In the fall of 2020, Wonder’neath developed a purpose-built art facility in collaboration with artist Emily Falencki. Located in North End Halifax, Wonder’neath manages half of this 10,000 square foot building dedicated to providing long term, barrier-free studio space for a wide variety of visual artists and arts programming, creating greater access to the arts for our broader community, and continuing to highlight the critical role of hands-on studio space in artistic development.
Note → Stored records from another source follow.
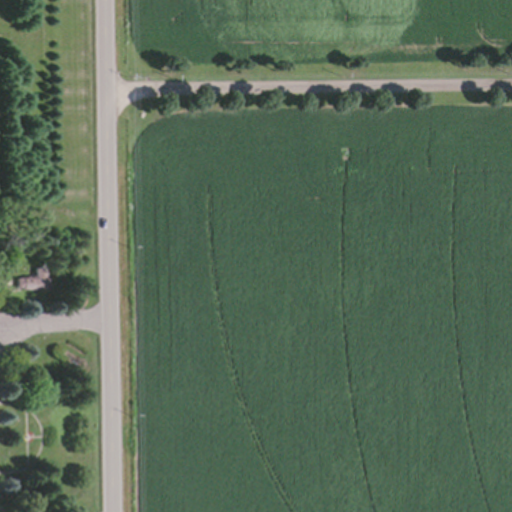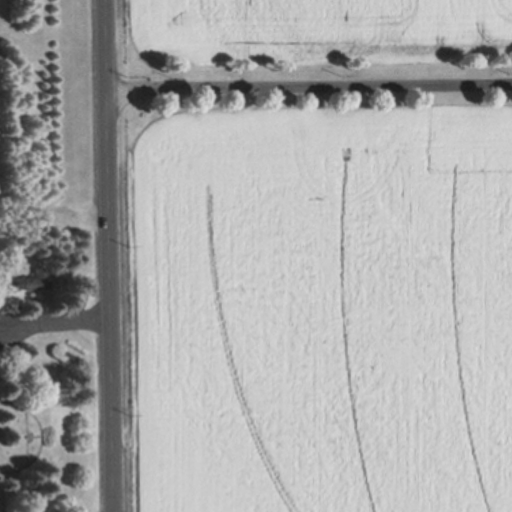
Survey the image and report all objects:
road: (303, 84)
road: (98, 255)
building: (29, 279)
building: (34, 281)
road: (49, 320)
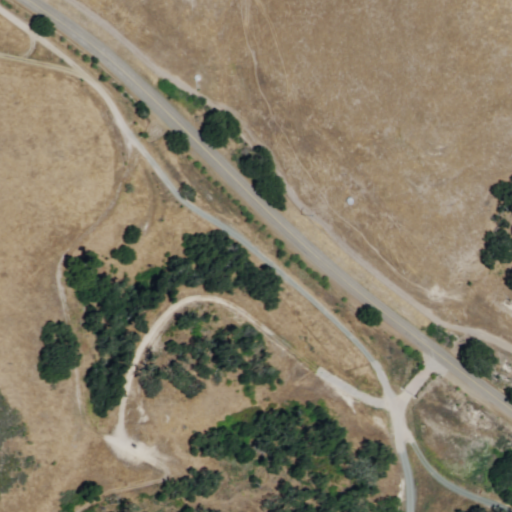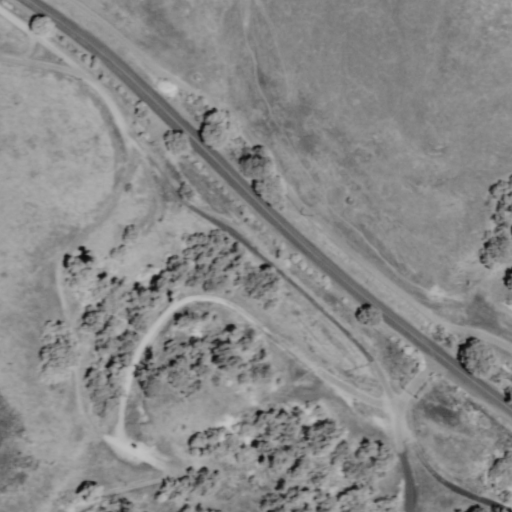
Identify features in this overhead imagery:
road: (47, 47)
road: (265, 208)
road: (200, 213)
road: (422, 447)
road: (406, 453)
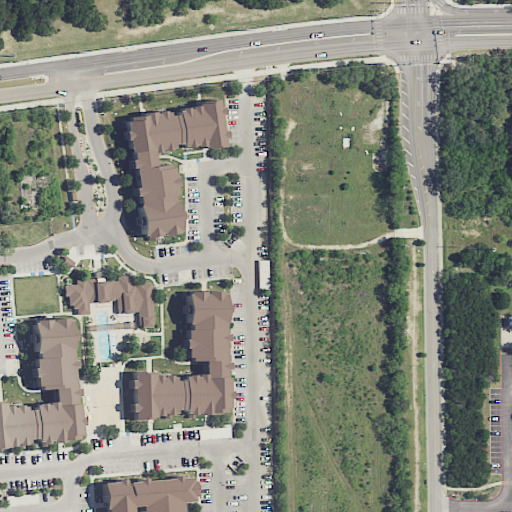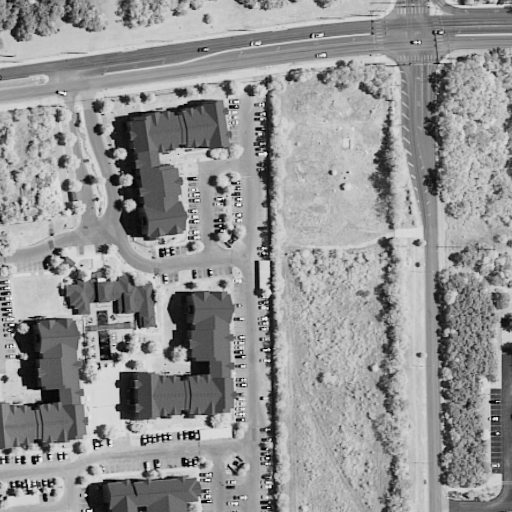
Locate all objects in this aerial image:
traffic signals: (417, 4)
road: (478, 5)
road: (410, 10)
road: (417, 11)
road: (452, 11)
traffic signals: (442, 21)
road: (436, 27)
road: (194, 38)
road: (255, 38)
road: (378, 38)
traffic signals: (374, 46)
road: (255, 60)
traffic signals: (418, 64)
road: (464, 67)
road: (74, 74)
road: (208, 79)
park: (477, 146)
road: (101, 154)
building: (164, 156)
road: (76, 158)
building: (164, 159)
road: (206, 191)
road: (84, 234)
road: (27, 253)
road: (130, 254)
road: (202, 258)
road: (431, 266)
building: (113, 295)
building: (113, 296)
road: (250, 334)
building: (189, 365)
building: (190, 366)
road: (509, 376)
building: (44, 389)
building: (45, 390)
road: (507, 411)
parking lot: (501, 437)
road: (510, 446)
road: (114, 454)
road: (37, 469)
building: (146, 493)
building: (146, 494)
road: (475, 507)
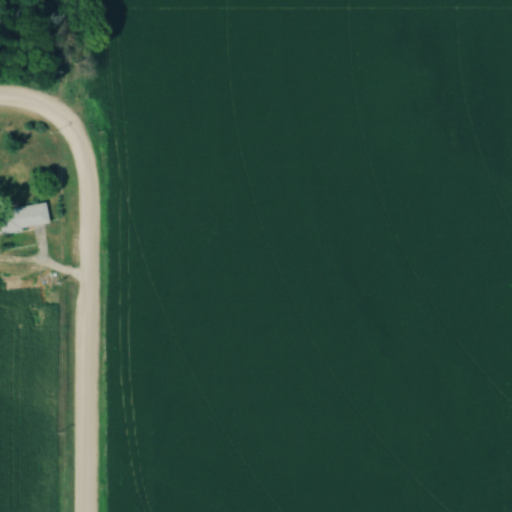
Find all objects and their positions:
building: (21, 217)
road: (43, 270)
road: (84, 282)
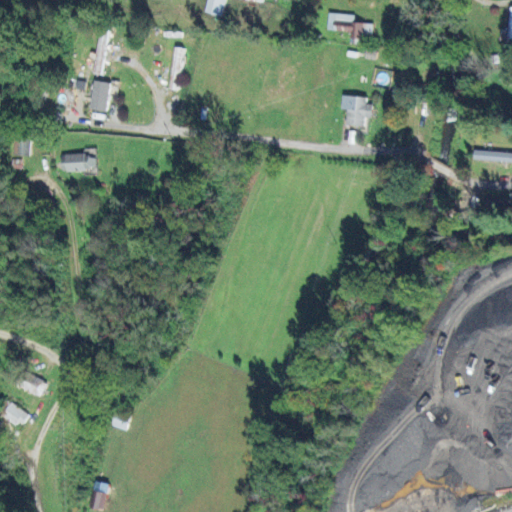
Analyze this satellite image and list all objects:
road: (492, 2)
building: (214, 6)
building: (350, 27)
building: (507, 34)
building: (99, 95)
building: (356, 109)
road: (249, 137)
building: (20, 144)
building: (78, 162)
road: (439, 167)
road: (481, 180)
road: (68, 290)
building: (30, 383)
road: (58, 410)
building: (16, 414)
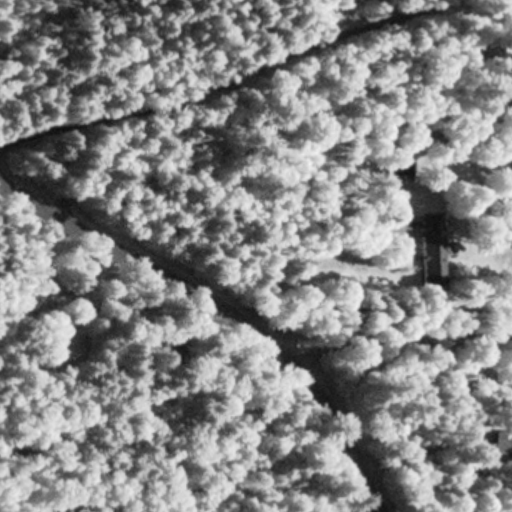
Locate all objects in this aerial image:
building: (355, 1)
road: (219, 76)
building: (494, 103)
road: (272, 151)
building: (510, 209)
building: (431, 251)
road: (222, 313)
building: (500, 328)
building: (501, 444)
Throughout the Pandemic, Wonder’neath continued to adapt and run its core programs: Open Studio, a twice weekly, free, intergenerational art-making program, Art Bikers, a mobile community engaged art program, and the Studio Artist Program, which has supported over 30 artists over the past 8 year with affordable studio rental and informal mentoring support, and adapted several partnership programs prioritizing vulnerable populations. Through creative partnerships, programming and collaborative projects Wonder’neath explores ways of integrating professional arts with community, sharing its learnings with other organizations locally, regionally, and nationally.
Prix Grand Pré
Productions pour le peuple
Productions pour le peuple is an independent music production company based out of the Baie Sainte-Marie region Nova Scotia (also known as the French Shore). Headed by co-presidents Jacques Blinn, Guyaume Boulianne and Éric Dow, they have organized countless cultural projects in the province and abroad for audiences of all types and backgrounds. Their music has allowed them to travel across Canada, France and the United States. They are often solicited as house musicians for various events and promote Nova Scotia's Acadian culture wherever they go. They also offer artistic workshops in schools focused on promoting cultural and linguistic security, mostly within the Atlantic province's French Acadian communities.
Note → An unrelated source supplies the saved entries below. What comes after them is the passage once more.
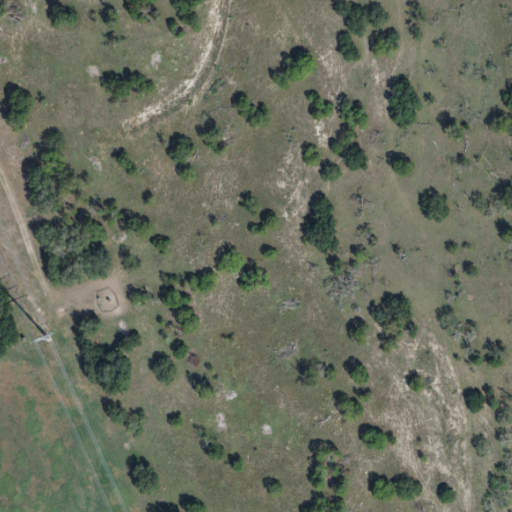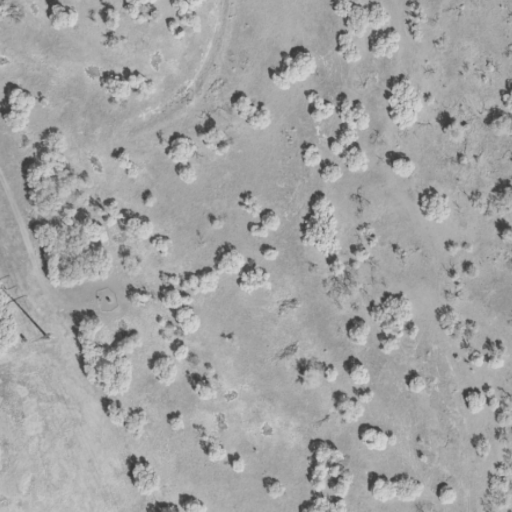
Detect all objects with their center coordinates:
power tower: (46, 340)
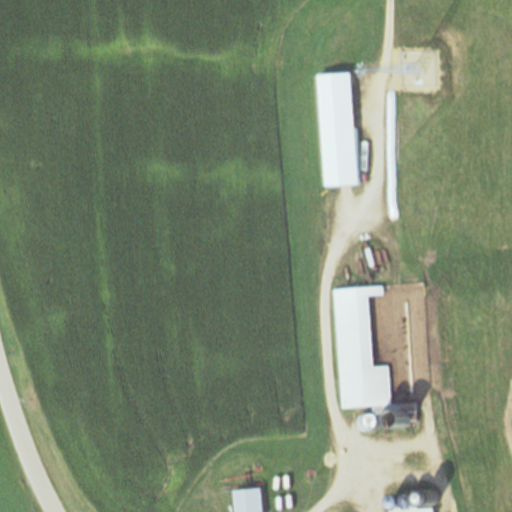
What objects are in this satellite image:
building: (338, 132)
road: (328, 259)
building: (359, 350)
road: (21, 448)
building: (248, 500)
building: (415, 509)
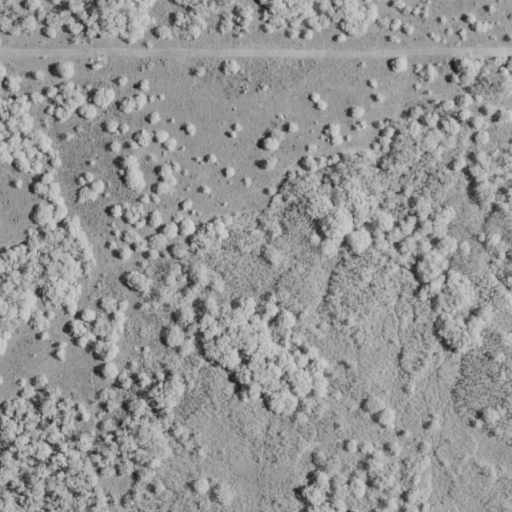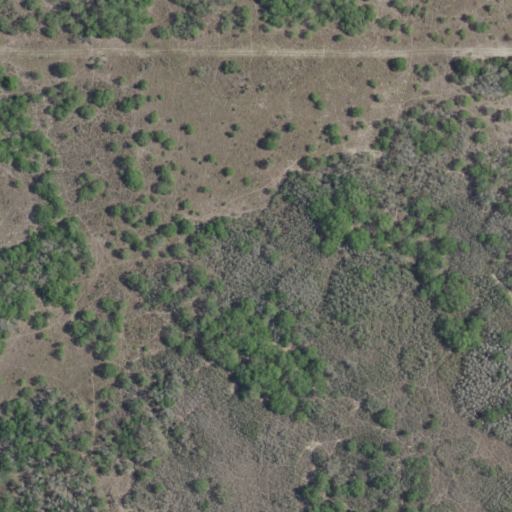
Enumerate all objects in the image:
road: (89, 110)
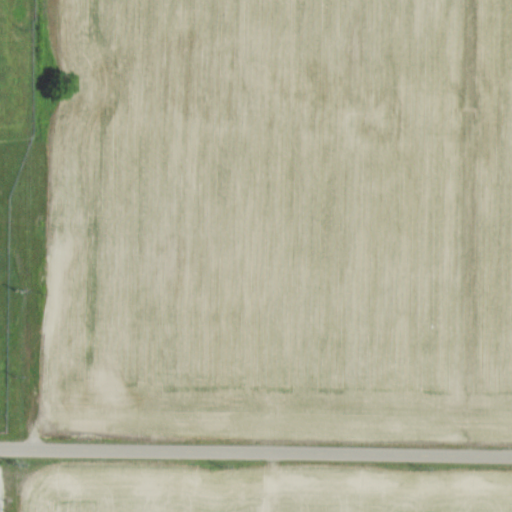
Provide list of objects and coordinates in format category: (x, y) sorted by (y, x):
road: (256, 453)
road: (277, 483)
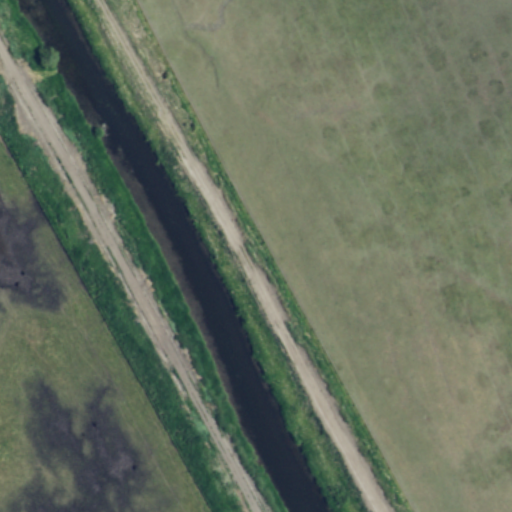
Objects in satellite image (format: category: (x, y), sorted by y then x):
river: (176, 256)
road: (111, 308)
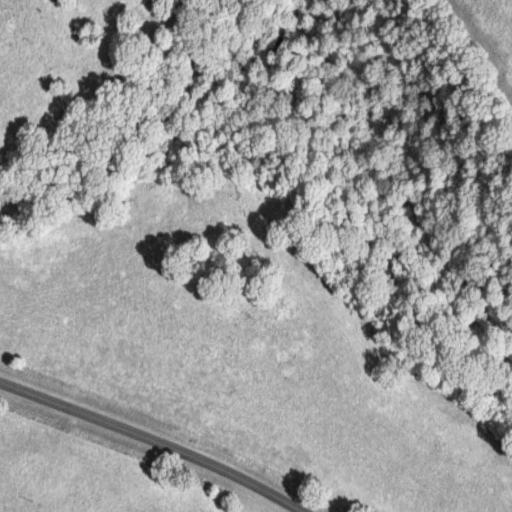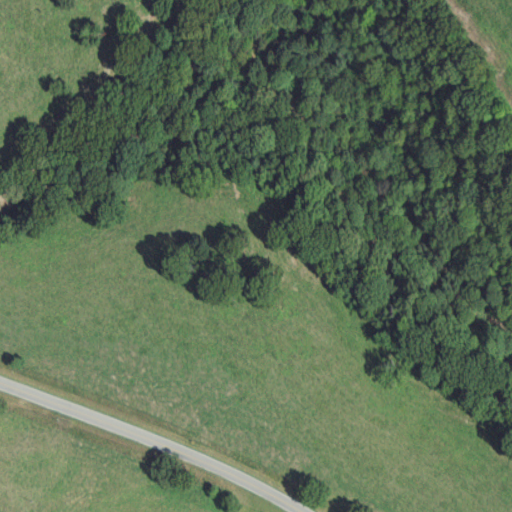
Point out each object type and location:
road: (163, 434)
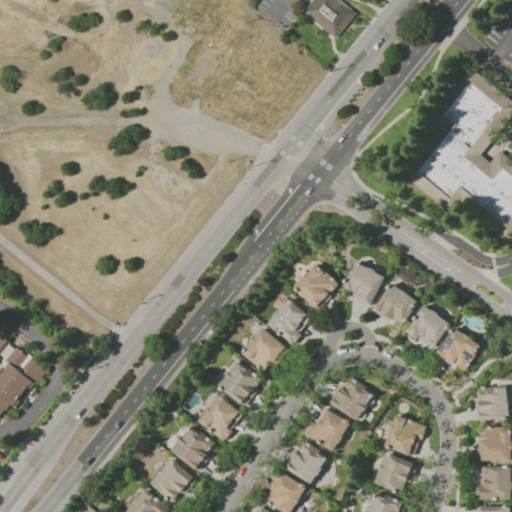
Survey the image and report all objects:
road: (455, 1)
road: (280, 6)
building: (329, 14)
building: (331, 14)
road: (380, 34)
road: (501, 49)
road: (476, 50)
road: (319, 81)
road: (385, 88)
road: (425, 89)
road: (318, 110)
road: (144, 121)
road: (320, 141)
building: (469, 146)
building: (469, 154)
road: (336, 182)
road: (288, 209)
road: (416, 212)
road: (399, 232)
road: (463, 245)
road: (262, 265)
road: (193, 266)
road: (493, 267)
road: (488, 274)
building: (363, 282)
building: (316, 285)
road: (64, 291)
building: (396, 304)
road: (127, 319)
building: (289, 320)
building: (428, 326)
road: (346, 327)
rooftop solar panel: (447, 341)
building: (458, 348)
building: (264, 349)
road: (353, 355)
rooftop solar panel: (468, 355)
road: (61, 371)
road: (150, 378)
building: (240, 382)
building: (352, 397)
building: (492, 402)
building: (221, 417)
road: (66, 425)
building: (328, 428)
building: (405, 435)
building: (495, 444)
building: (194, 447)
building: (307, 462)
building: (395, 473)
building: (172, 481)
building: (495, 482)
road: (15, 491)
building: (284, 492)
building: (148, 503)
building: (384, 503)
building: (493, 508)
building: (263, 510)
At Pour le Peuple, our mission is to channel the energy of an entire network of creators to help them bring their artistic vision into the world. Pour le Peuple inc. is a musical and artistic services company managed by and for artists. Composed of a versatile team that has been working in the industry for nearly 10 years, Pour le peuple offers a wide range of à la carte services for its clients, covering all stages of the artistic creation process. Want to apply for a grant for your new music project? Record an album and release it to the world? Organize a show that needs artistic direction? Shoot a music video? Pour le Peuple has solutions. In short, Pour le Peuple focuses its efforts on the production and marketing of distinct cultural projects, while advocating for the promotion of current and diversified musical styles.